WORK ORDER 1: In the Brian Worley biography, quote the passage starting with "Worley graduated cum" and going on through "and event planning.".
WORK ORDER 2: Write what comes next in the Brian Worley biography, picking up after its final line.

DOCUMENT EXCERPT:
----

= Brian Worley =

American reality television host

Brian Worley (born September 8, 1972) is an American reality television host, event planner, and wedding designer. Worley is the owner of B. Worley Productions in Atlanta, GA where he has produced numerous events within the hospitality and entertainment industries.

==Early life==
Worley was born in Baton Rouge, Louisiana before he moved to Denver, Colorado at age 2 and Austin, Texas at age 12, where he and his younger sister were raised.

While in high school, Worley worked as camp counselor for Lost Creek Country Club. By spring of 1992, Worley had gained work experience from 3 different jobs including a sales associate position with The Gap, a tour guide position with Disney World’s Great Movie Ride, where he also played the role of Sleeping Beauty's Prince Phillip and Disney’s character Goofy.

Worley graduated cum laude from the University of North Texas with a degree in Radio, Television, and Film.

==Career==

Worley launched his first business in fashion with B Worley Designs, a clothing design company that expanded its business to stores throughout Texas. Although thriving as a new clothing company at the time, he pursued his true passion in wedding and event planning.

Worley began his career working with “Entertainment Tonight,” MTV, numerous award shows, and high-profile personalities. Worley was soon donned the “event guru” and budget specialist.

Worley’s background in event production and design has led him to creating events such as the polo match featuring Prince William and Catherine Middleton during their visit in the United States on July 8, 2012.

Other events Brian has worked on include:
- "My Little Pony: The Royal Wedding"
- premiere party for FOX’s new show “Alcatraz"
- "Operation Shower" (a charity that provides baby showers for army wives)

----

Collected data entries
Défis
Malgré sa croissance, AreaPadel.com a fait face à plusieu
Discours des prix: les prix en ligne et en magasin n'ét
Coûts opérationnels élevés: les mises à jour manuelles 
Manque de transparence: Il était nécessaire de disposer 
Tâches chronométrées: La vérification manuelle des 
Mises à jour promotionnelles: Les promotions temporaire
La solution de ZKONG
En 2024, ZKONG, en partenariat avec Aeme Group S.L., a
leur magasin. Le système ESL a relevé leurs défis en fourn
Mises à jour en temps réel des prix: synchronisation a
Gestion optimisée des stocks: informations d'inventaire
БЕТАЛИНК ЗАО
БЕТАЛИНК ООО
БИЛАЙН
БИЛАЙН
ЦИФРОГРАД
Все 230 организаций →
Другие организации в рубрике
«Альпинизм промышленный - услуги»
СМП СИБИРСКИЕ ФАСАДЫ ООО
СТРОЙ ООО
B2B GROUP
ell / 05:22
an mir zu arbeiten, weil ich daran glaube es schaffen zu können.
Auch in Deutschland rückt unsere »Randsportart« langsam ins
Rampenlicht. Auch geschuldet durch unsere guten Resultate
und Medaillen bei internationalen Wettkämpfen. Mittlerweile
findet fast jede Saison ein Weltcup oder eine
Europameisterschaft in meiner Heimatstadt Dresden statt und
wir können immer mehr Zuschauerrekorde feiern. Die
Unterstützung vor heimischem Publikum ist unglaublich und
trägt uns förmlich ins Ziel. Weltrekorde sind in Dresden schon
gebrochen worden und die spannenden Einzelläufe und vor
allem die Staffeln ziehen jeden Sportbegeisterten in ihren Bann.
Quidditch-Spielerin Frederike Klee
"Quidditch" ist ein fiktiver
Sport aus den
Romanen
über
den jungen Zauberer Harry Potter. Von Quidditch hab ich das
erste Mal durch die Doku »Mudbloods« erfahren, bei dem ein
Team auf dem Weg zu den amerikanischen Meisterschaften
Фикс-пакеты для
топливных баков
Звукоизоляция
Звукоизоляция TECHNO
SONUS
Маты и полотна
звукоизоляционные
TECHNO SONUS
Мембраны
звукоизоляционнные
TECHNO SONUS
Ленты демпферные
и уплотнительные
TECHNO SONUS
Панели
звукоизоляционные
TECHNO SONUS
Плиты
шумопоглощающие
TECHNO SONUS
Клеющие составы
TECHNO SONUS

----

TASK RESULT 1:
Worley graduated cum laude from the University of North Texas with a degree in Radio, Television, and Film.

==Career==

Worley launched his first business in fashion with B Worley Designs, a clothing design company that expanded its business to stores throughout Texas. Although thriving as a new clothing company at the time, he pursued his true passion in wedding and event planning.

TASK RESULT 2:
- Lounge and gifting suite for the Sundance Film Festival
- CW’s “Shedding for the Wedding,”
- E!'s Party Monsters Cabo
- “Oscar Pre-Show,”
- WE TV’s “Platinum Weddings,”
- The Style Channel’s “Big Party Plan Off,”
- Lifetime’s, “Get Married,”
- TLC’s “Battle of the Wedding Designer,”
- BET’s The Family Crews.
- Grammy After Party
- Costume Designers Guild Awards
- Days of Our Lives Anniversary Party
- Boys and Girls Club Annual Gala
- Food Network's "Wedding Impossible"

Brian has been featured on the following shows and publications:
- CW's San Diego 6 News
- Fox 5 San Diego.
- KTLA
- Vegas Ink
- The Doctors
- Trailer Codes
- People Magazine
- USA Today
- Los Angeles Times

==Personal interests==
Worley is known for being a green and eco-friendly advocate by implementing the philosophy to “reduce, reuse, and, recycle” through organic and pesticide-free food, bio-diesel generators, rented furniture, recycled fabric, drapes, and linens, and low watt/LED lighting. In 2011, Worley applied this idea through events like the Emmy Awards with 50% recycled material used on the red carpet and conserved 20% of the energy used in lighting.

Brian Worley currently runs an ongoing blog sharing eco-friendly tips, do it yourself ideas, wedding and event planning guides, and links to his work.